意識がふわふわと現実と夢とをさ迷っている。この不思議な感覚がけっこう好きだ。
起きるか起きないかで悩み、布団の心地よさにまた眠りに誘われそうになった時――微かに甘い匂いが鼻先を掠めた。


(おいしそう……)


香ばしいけどほんのり甘い、優しく包み込まれるような安堵感。ぼんやりと母の姿が浮かんだ。


(あ…卵焼きだ)


嗅覚と記憶が結び付き、好物である卵焼きの像が思い浮かぶ。

朝ごはんに卵焼き。なんと幸せな朝だろう。
素朴な幸福感に思わず顔が綻びそうになった。
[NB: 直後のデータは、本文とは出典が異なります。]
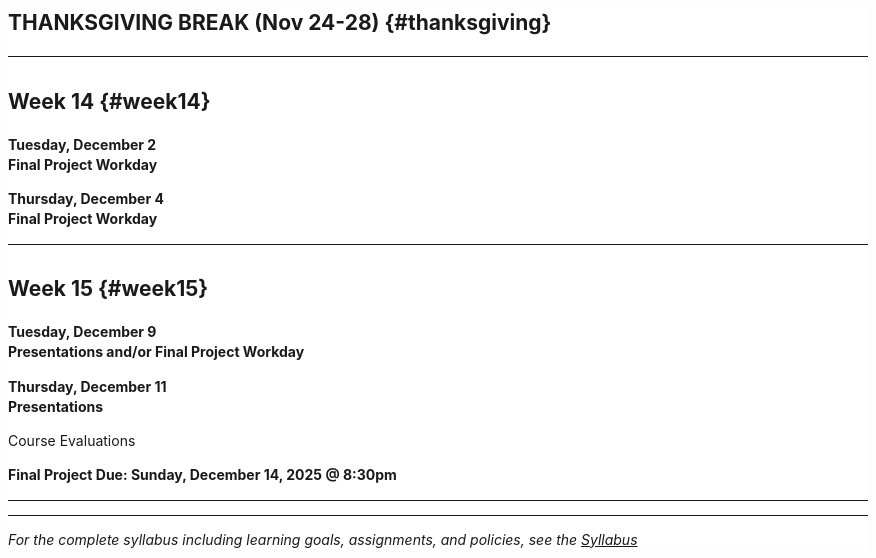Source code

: ## THANKSGIVING BREAK (Nov 24-28) {#thanksgiving}

---

## Week 14 {#week14}

**Tuesday, December 2**  
**Final Project Workday**

**Thursday, December 4**  
**Final Project Workday**

---

## Week 15 {#week15}

**Tuesday, December 9**  
**Presentations and/or Final Project Workday**

**Thursday, December 11**  
**Presentations**

Course Evaluations

**Final Project Due: Sunday, December 14, 2025 @ 8:30pm**

---
---

*For the complete syllabus including learning goals, assignments, and policies, see the [Syllabus](https://proctorf.github.io/HIST289/)*
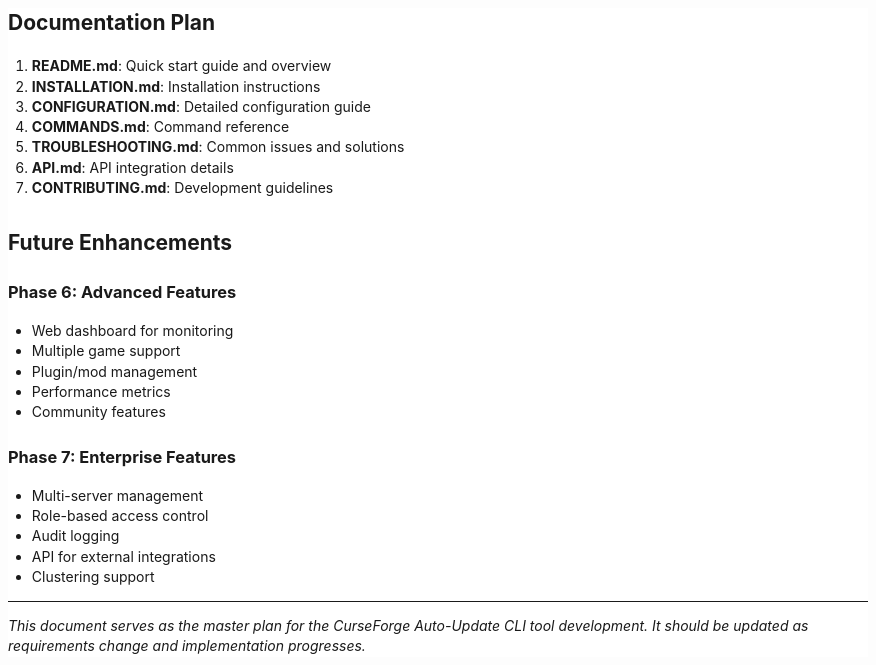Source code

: ## **Documentation Plan**

1. **README.md**: Quick start guide and overview
2. **INSTALLATION.md**: Installation instructions
3. **CONFIGURATION.md**: Detailed configuration guide
4. **COMMANDS.md**: Command reference
5. **TROUBLESHOOTING.md**: Common issues and solutions
6. **API.md**: API integration details
7. **CONTRIBUTING.md**: Development guidelines

## **Future Enhancements**

### **Phase 6: Advanced Features**
- Web dashboard for monitoring
- Multiple game support
- Plugin/mod management
- Performance metrics
- Community features

### **Phase 7: Enterprise Features**
- Multi-server management
- Role-based access control
- Audit logging
- API for external integrations
- Clustering support

---

*This document serves as the master plan for the CurseForge Auto-Update CLI tool development. It should be updated as requirements change and implementation progresses.*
が、












「は!?」



衝撃的事実に一気に目が醒めた。
俺は一人暮らしなのに、卵焼きの匂いがするなんておかしい。

ガバッとベッドから跳ね起きると、キッチンで作業をしていた男と目が合う。
隣に寝ていたはずなのに、その布団はもうきちんと畳まれている。


「おはよう。よく眠れた?」

俺の挙動に驚いたようだったが、すぐにイオは優しく微笑んだ。

「あ……。おはよう、…イオ」

そうだった。昨夜イオと出会って、暫く匿うことになったんだっけ。
寝起きの頭で懸命に昨夜のやり取りを思い出す。

「朝ご飯もう少しでできるから、顔でも洗ってきて」

「う、うん」

なんだろうか、この王道のテンプレートは。